Police were working to determine whether there was more than one gunman, though they initially said three people were spotted fleeing from the scene. Whoever was responsible escaped despite the presence of officers who were interspersed through the crowd as part of routine precautions for such an event.

Serpas said ballistic evidence gathered at the scene was giving them “very good leads to work on,” he said.

“I can assure whoever did this we know a lot more about you than you think we do. And my recommendation to you is to collect yourself and turn yourself in,” he said.

Witness Jarrat Pytell said he was walking with friends near the parade route when the crowd suddenly began to break up.

“I saw the guy on the corner, his arm extended, firing into the crowd,” said Pytell, a medical student.

“He was obviously pointing in a specific direction; he wasn’t swinging the gun wildly,” Pytell said.

Three gunshot victims remained in critical condition Monday, though their wounds didn’t appear to be life-threatening. Most of the wounded had been released from the hospital.

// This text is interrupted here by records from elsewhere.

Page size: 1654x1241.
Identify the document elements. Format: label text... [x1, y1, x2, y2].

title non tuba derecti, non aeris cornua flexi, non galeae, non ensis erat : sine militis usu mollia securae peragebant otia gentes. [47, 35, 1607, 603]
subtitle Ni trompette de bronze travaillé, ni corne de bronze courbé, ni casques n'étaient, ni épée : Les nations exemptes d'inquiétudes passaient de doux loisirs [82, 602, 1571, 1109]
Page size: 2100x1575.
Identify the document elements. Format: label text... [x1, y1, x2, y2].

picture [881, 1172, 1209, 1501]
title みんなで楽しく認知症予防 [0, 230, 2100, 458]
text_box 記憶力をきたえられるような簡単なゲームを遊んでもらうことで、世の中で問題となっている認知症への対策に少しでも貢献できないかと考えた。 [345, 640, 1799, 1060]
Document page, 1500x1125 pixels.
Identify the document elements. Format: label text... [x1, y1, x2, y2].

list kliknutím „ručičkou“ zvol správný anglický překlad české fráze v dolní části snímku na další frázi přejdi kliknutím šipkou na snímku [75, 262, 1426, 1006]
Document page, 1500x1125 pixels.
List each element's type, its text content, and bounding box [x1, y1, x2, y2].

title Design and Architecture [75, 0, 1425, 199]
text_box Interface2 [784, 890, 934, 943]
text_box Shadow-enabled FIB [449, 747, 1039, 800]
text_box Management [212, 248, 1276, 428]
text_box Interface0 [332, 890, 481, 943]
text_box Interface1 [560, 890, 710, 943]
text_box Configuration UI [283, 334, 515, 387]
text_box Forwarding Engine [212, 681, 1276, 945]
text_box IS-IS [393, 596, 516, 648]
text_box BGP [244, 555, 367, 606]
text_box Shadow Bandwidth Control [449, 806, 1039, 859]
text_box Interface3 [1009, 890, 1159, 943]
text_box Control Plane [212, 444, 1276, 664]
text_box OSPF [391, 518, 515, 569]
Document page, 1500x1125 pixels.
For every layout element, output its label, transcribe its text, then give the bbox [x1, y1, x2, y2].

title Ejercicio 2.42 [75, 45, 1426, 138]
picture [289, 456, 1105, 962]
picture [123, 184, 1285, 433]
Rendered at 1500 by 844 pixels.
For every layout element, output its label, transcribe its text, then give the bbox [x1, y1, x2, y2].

It’s not the first time gunfire has shattered a festive mood in the city this year. Five people were wounded in a drive-by shooting in January after a Martin Luther King Jr. Day parade, and four were wounded in a shooting after an argument in the French Quarter in the days leading up to Mardi Gras. Two teens were arrested in connection with the MLK shootings; three men were arrested and charged in the Mardi Gras shootings.